• _Reading passage_:
----
Unix supports two distinct link types and confusing them is one of the top filesystem pitfalls. A hard link is an additional name pointing at the same inode — there is no "original" once one is made; all hard links are equal peers and the file vanishes only when the last is removed. A symbolic link (symlink, soft link) is its own inode whose contents are a path string the kernel follows at lookup time — it can point at anything, including a path that doesn't exist or one on another filesystem, but it adds a level of indirection and is itself a file you can stat.

PropertyHard linkSymbolic link
Own inodeNo — shares target's inodeYes
Crosses filesystemsNoYes
Links to a directoryGenerally no (root + special tools only)Yes
Survives target deletionYes (link count keeps file alive)Becomes dangling
Visible as a link in ls -lNo — looks like a regular fileYes (l type, -> arrow)
Pointed-to pathN/A — same inodeStored string
Toolingln target nameln -s target name
bash
# Create both kinds
echo "hello" > /tmp/source.txt
ln    /tmp/source.txt /tmp/hardlink.txt        # hard link
ln -s /tmp/source.txt /tmp/symlink.txt         # symbolic link

# Compare
ls -li /tmp/source.txt /tmp/hardlink.txt /tmp/symlink.txt

Output:

text
1810023 -rw-r--r-- 2 alice staff  6 May 25 09:14 /tmp/source.txt
1810023 -rw-r--r-- 2 alice staff  6 May 25 09:14 /tmp/hardlink.txt
1810024 lrwxrwxrwx 1 alice staff 15 May 25 09:14 /tmp/symlink.txt -> /tmp/source.txt

Note that source.txt and hardlink.txt share inode 1810023 and both report a link count of 2. The symlink has its own inode (1810024) and shows the target path.

bash
# Delete the original — hard link survives, symlink dangles
rm /tmp/source.txt
cat /tmp/hardlink.txt    # works
cat /tmp/symlink.txt     # error

Output:

text
hello
cat: /tmp/symlink.txt: No such file or directory

Use hard links when you want the file to persist as long as any name references it — backup snapshots, deduplicated trees (cp -al, rsync --link-dest). Use symlinks when you want a path-shaped reference that updates when you replace the target (e.g. /usr/bin/python -> python3).

Timestamps

Inodes track several timestamps; understanding which one updates when is essential for find -mtime, make, and incremental backups.

TimestampUpdated when
atimeThe file's contents are read (subject to relatime/noatime)
mtimeThe file's contents are modified
ctimeThe file's metadata changes (mode, owner, link count) or contents change
btime (birth time)The file is created; never updated (ext4, XFS, Btrfs, ZFS, APFS)

Most modern Linux mounts use relatime (the default since 2.6.30): atime is updated only if the existing atime is older than the current mtime/ctime or older than 24 hours. Use noatime to skip atime updates entirely for read-heavy workloads — a measurable speedup for busy mail servers and caches.
----
Records taken from a dataset
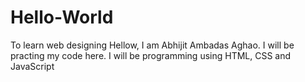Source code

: # Hello-World
To learn web designing 
Hellow, I am Abhijit Ambadas Aghao. I will be practing my code here.
I will be programming using HTML, CSS and JavaScript
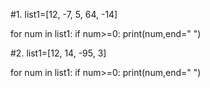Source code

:#1.
list1=[12, -7, 5, 64, -14]

for num in list1:
    if num>=0:
        print(num,end=" ")
        
        
#2.
list1=[12, 14, -95, 3]

for num in list1:
    if num>=0:
        print(num,end=" ")

        
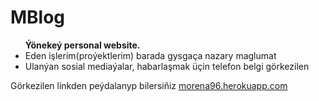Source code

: # MBlog
<ul>
<b>Ýönekeý personal website.</b>
<li>Eden işlerim(proýektlerim) barada gysgaça nazary maglumat</li>
<li>Ulanýan sosial mediaýalar, habarlaşmak üçin telefon belgi
görkezilen</li>
</ul>
Görkezilen linkden peýdalanyp bilersiňiz <a href="http://morena96.herokuapp.com">morena96.herokuapp.com</a>
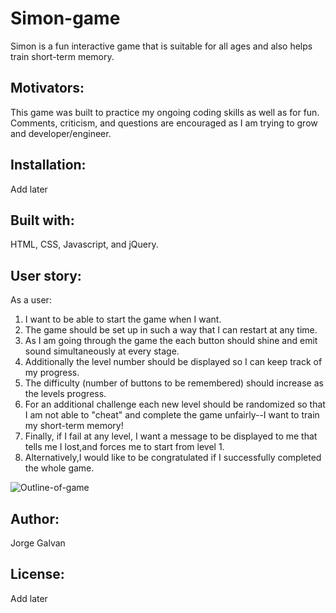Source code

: # Simon-game

Simon is a fun interactive game that is suitable for all ages and also helps train short-term memory. 

## Motivators:
This game was built to practice my ongoing coding skills as well as for fun. Comments, criticism, and questions are encouraged as I am trying to grow and developer/engineer.

## Installation:
Add later

## Built with:
HTML, CSS, Javascript, and jQuery.

## User story:
As a user:

1. I want to be able to start the game when I want. 
2. The game should be set up in such a way that I can restart at any time. 
3. As I am going through the game the each button should shine and emit sound simultaneously at every stage. 
4. Additionally the level number should be displayed so I can keep track of my progress. 
5. The difficulty (number of buttons to be remembered) should increase as the levels progress. 
6. For an additional challenge each new level should be randomized so that I am not able to "cheat" and complete the game unfairly--I want to train my short-term memory! 
7. Finally, if I fail at any level, I want a message to be displayed to me that tells me I lost,and forces me to start from level 1. 
8. Alternatively,I would like to be congratulated if I successfully completed the whole game. 


![Outline-of-game](https://i.imgur.com/89gb1RL.png)


## Author:
Jorge Galvan

## License:
Add later



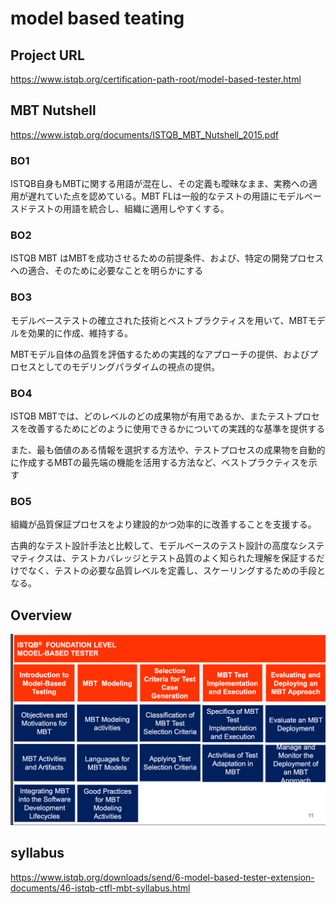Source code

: # model based teating

## Project URL
https://www.istqb.org/certification-path-root/model-based-tester.html

## MBT Nutshell
https://www.istqb.org/documents/ISTQB_MBT_Nutshell_2015.pdf

### BO1

ISTQB自身もMBTに関する用語が混在し、その定義も曖昧なまま、実務への適用が遅れていた点を認めている。MBT FLは一般的なテストの用語にモデルベースドテストの用語を統合し、組織に適用しやすくする。

### BO2

ISTQB MBT はMBTを成功させるための前提条件、および、特定の開発プロセスへの適合、そのために必要なことを明らかにする

### BO3

モデルベーステストの確立された技術とベストプラクティスを用いて、MBTモデルを効果的に作成、維持する。

MBTモデル自体の品質を評価するための実践的なアプローチの提供、およびプロセスとしてのモデリングパラダイムの視点の提供。

### BO4

ISTQB MBTでは、どのレベルのどの成果物が有用であるか、またテストプロセスを改善するためにどのように使用できるかについての実践的な基準を提供する

また、最も価値のある情報を選択する方法や、テストプロセスの成果物を自動的に作成するMBTの最先端の機能を活用する方法など、ベストプラクティスを示す

### BO5

組織が品質保証プロセスをより建設的かつ効率的に改善することを支援する。

古典的なテスト設計手法と比較して、モデルベースのテスト設計の高度なシステマティクスは、テストカバレッジとテスト品質のよく知られた理解を保証するだけでなく、テストの必要な品質レベルを定義し、スケーリングするための手段となる。

## Overview

![](2021-05-03-11-30-24.png)

## syllabus

https://www.istqb.org/downloads/send/6-model-based-tester-extension-documents/46-istqb-ctfl-mbt-syllabus.html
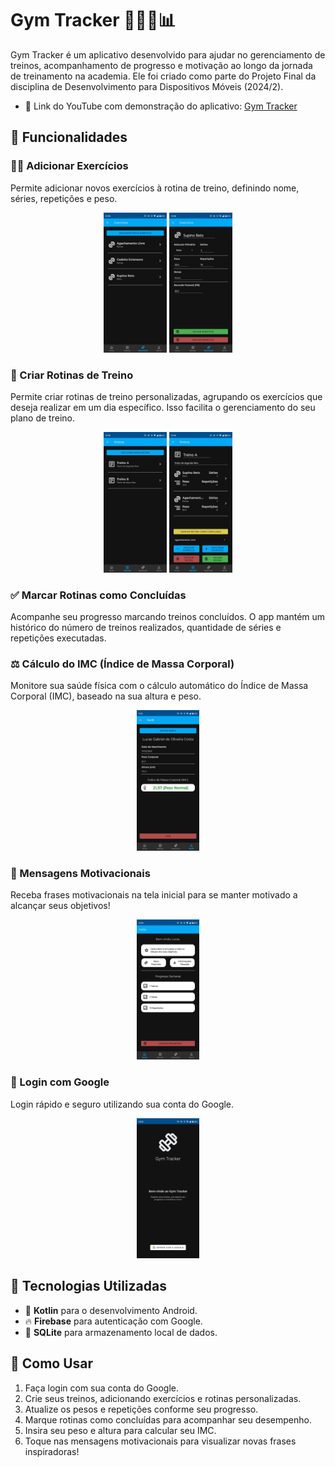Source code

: # Gym Tracker 🏋🏽‍♂️📊

Gym Tracker é um aplicativo desenvolvido para ajudar no gerenciamento de treinos, acompanhamento de progresso e motivação ao longo da jornada de treinamento na academia. Ele foi criado como parte do Projeto Final da disciplina de Desenvolvimento para Dispositivos Móveis (2024/2).

- 🎥 Link do YouTube com demonstração do aplicativo: [Gym Tracker](https://youtube.com/shorts/d0fLO19CyAY?si=cp6gwCihUa7yKt5S)

## 🚀 Funcionalidades

### 🏋️‍♂️ Adicionar Exercícios
Permite adicionar novos exercícios à rotina de treino, definindo nome, séries, repetições e peso.

<p align="center">
  <img src="docs/tela_exercicios.jpeg" alt="Tela Exercícios" width="20%">
  <img src="docs/tela_editar_exercicio.jpeg" alt="Tela Editar Exercício" width="20%">
</p>

### 📅 Criar Rotinas de Treino
Permite criar rotinas de treino personalizadas, agrupando os exercícios que deseja realizar em um dia específico. Isso facilita o gerenciamento do seu plano de treino.

<p align="center">
  <img src="docs/tela_rotinas.jpeg" alt="Tela Rotinas" width="20%">
  <img src="docs/tela_editar_rotina.jpeg" alt="Tela Editar Rotina" width="20%">
</p>

### ✅ Marcar Rotinas como Concluídas
Acompanhe seu progresso marcando treinos concluídos. O app mantém um histórico do número de treinos realizados, quantidade de séries e repetições executadas.

### ⚖️ Cálculo do IMC (Índice de Massa Corporal)
Monitore sua saúde física com o cálculo automático do Índice de Massa Corporal (IMC), baseado na sua altura e peso.

<p align="center">
  <img src="docs/tela_perfil.jpeg" alt="Tela Perfil" width="20%">
</p>

### 💬 Mensagens Motivacionais
Receba frases motivacionais na tela inicial para se manter motivado a alcançar seus objetivos!

<p align="center">
  <img src="docs/tela_inicio.jpeg" alt="Tela Início" width="20%">
</p>

### 🔐 Login com Google
Login rápido e seguro utilizando sua conta do Google.

<p align="center">
  <img src="docs/tela_login.jpeg" alt="Tela Login" width="20%">
</p>

## 🔧 Tecnologias Utilizadas
- 📝 **Kotlin** para o desenvolvimento Android.
- 🔥 **Firebase** para autenticação com Google.
- 💾 **SQLite** para armazenamento local de dados.

## 📌 Como Usar
1. Faça login com sua conta do Google.
2. Crie seus treinos, adicionando exercícios e rotinas personalizadas.
3. Atualize os pesos e repetições conforme seu progresso.
4. Marque rotinas como concluídas para acompanhar seu desempenho.
5. Insira seu peso e altura para calcular seu IMC.
6. Toque nas mensagens motivacionais para visualizar novas frases inspiradoras!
----
• _What to work on_:
**1)** Update the text on Unix links between "TimestampUpdated when" and "Btrfs, ZFS, APFS)", inclusive, and put "attributes" in place of "metadata".
**2)** According to the text on Unix links, which mount option has been the default since Linux 2.6.30?
**3)** Pick up the text on Unix links and timestamps after its last sentence and keep writing.

• _Task answers_:
**1)**
TimestampUpdated when
atimeThe file's contents are read (subject to relatime/noatime)
mtimeThe file's contents are modified
ctimeThe file's attributes changes (mode, owner, link count) or contents change
btime (birth time)The file is created; never updated (ext4, XFS, Btrfs, ZFS, APFS)

**2)** relatime

**3)**
Journaling

A journal is a small region of the filesystem where the kernel records pending metadata changes (or full data) before applying them. On a crash the journal is replayed during the next mount, so the filesystem comes back consistent without a slow fsck pass. ext3, ext4, XFS, and NTFS all journal metadata; ZFS and Btrfs use copy-on-write instead, which is conceptually similar but stronger.

Mode (ext4)What's loggedTrade-off
data=journalBoth metadata and dataSlowest; strongest consistency
data=ordered (default)Metadata, but data blocks written before commitDefault — safe and fast
data=writebackMetadata only; data ordering is freeFastest; brief window where metadata refers to stale data after a crash
bash
# Inspect a mount's journaling mode
mount | grep ' / '

Output:

text
/dev/nvme0n1p2 on / type ext4 (rw,relatime,errors=remount-ro)

[!WARN] Journaling protects against a crash mid-write, not against bit rot, cosmic rays, or controller firmware bugs that ack a write that never reached the platter. For those, you need filesystem-level checksumming (Btrfs, ZFS, ReFS) or block-layer integrity (dm-integrity, T10-DIF).

Copy-on-write (CoW)

Copy-on-write filesystems never overwrite live data; every change writes new blocks and atomically updates the root pointer when the transaction commits. Crashes can only leave the filesystem at the previous consistent state. CoW enables free snapshots (just keep the old root around), free clones (share blocks until written), and end-to-end checksums (every block is fingerprinted on write).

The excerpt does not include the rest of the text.